Но ругаться я не стал. Вместо этого попросил:

— Встаньте.

А когда проповедник поднялся с колен, со всей силы двинул ему в подбородок.

Отчим Секундус без чувств рухнул на пол, я перевернул его на живот и, связав запястья прочным шнуром, поспешил в храм. Заглянул в распахнутую дверь и хоть никого не заметил, но комедианты точно не успели убраться отсюда подобру-поздорову, поскольку от погруженной в темноту кафедры по пустому помещению гулко разлеталась размеренная мелодия шарманки.
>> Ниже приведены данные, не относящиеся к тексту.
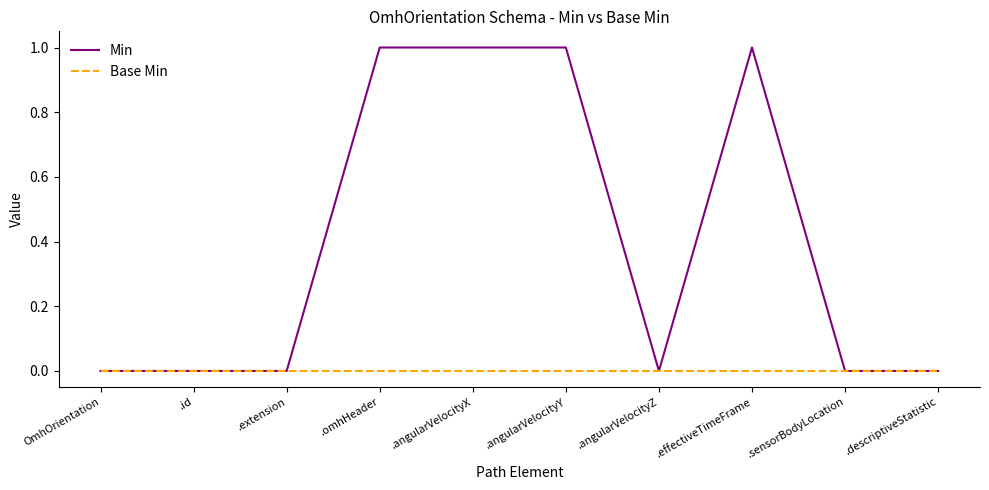

Which series has the largest total across all categories?

Min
Я настороженно двинулся по проходу, краем глаза разглядывая серую кладку стен, изукрашенную теперь похабными рисунками, смазанными и торопливыми. Вскоре к завыванию шарманки присоединились сладострастные стоны черноволосой распутницы, а ее нагая сестричка неожиданно выпорхнула откуда-то из тьмы и закружилась в танце на мозаичном изображении распятой на тележном колесе Бестии.

И акробаты — как же без них? Парни сноровисто работали малярными кистями, превращая храм в подобие третьесортного борделя.

— Oh mea odium! — прошептал я, но только шагнул к осквернителям, как моего носа коснулась странная вонь.

Странная? Да нет — то повеяло серой!

И немедленно всплыли в памяти слова отчима Латериса о заточенном здесь знаменосце Бестии. Если эта тварь освободилась…

Меня враз прошиб холодный пот, а мелодия шарманки вдруг набрала силу и зазвучала в моей голове. От нее веяло беспредельной радостью дикой охоты, ароматом луговых трав после теплого дождя, хрустом, с которым входит в живую плоть острый наконечник… Как легко оттого, что тело это — не твое.